> Task directions: Scan the records below, and wherever a line has the word "wrist", pull it out.

(Records excerpted from a collection)
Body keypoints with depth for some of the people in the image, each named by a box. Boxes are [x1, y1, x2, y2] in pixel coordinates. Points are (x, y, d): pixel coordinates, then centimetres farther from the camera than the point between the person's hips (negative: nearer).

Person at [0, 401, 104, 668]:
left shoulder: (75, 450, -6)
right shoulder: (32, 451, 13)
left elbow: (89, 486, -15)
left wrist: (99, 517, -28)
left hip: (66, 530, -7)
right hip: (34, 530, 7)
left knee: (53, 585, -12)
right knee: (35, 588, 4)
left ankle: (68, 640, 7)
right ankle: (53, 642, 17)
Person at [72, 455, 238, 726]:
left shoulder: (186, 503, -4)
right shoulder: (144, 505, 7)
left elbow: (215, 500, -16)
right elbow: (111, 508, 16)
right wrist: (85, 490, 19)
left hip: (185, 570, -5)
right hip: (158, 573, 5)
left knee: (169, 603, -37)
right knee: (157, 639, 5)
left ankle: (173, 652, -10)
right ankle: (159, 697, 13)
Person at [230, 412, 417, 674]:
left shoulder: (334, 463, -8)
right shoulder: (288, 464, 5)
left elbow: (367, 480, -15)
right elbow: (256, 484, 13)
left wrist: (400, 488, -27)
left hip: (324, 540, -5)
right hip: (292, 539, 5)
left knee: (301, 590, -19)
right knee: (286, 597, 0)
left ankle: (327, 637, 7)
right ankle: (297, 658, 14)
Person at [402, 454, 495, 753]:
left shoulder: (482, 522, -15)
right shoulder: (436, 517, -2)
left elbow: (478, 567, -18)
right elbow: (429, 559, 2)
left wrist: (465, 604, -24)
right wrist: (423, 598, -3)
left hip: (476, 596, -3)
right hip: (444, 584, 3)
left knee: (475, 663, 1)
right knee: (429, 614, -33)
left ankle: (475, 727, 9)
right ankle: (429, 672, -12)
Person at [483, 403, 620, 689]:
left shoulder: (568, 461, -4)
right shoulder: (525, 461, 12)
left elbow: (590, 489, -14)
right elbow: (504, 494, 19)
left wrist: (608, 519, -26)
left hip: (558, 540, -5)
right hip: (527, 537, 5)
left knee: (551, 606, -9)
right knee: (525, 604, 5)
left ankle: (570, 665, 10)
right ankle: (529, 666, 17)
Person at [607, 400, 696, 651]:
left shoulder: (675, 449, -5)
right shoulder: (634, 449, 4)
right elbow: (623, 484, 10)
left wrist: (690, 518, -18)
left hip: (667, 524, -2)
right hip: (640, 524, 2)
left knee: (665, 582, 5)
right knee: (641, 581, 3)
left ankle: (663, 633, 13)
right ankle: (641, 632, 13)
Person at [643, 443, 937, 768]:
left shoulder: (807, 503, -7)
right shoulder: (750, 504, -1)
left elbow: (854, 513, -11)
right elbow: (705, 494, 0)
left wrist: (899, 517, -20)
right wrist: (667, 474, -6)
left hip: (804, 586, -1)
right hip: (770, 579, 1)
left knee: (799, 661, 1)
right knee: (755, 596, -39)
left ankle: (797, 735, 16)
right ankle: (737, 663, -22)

> Written answer:
left wrist: (99, 517, -28)
right wrist: (85, 490, 19)
left wrist: (400, 488, -27)
left wrist: (465, 604, -24)
right wrist: (423, 598, -3)
left wrist: (608, 519, -26)
left wrist: (690, 518, -18)
left wrist: (899, 517, -20)
right wrist: (667, 474, -6)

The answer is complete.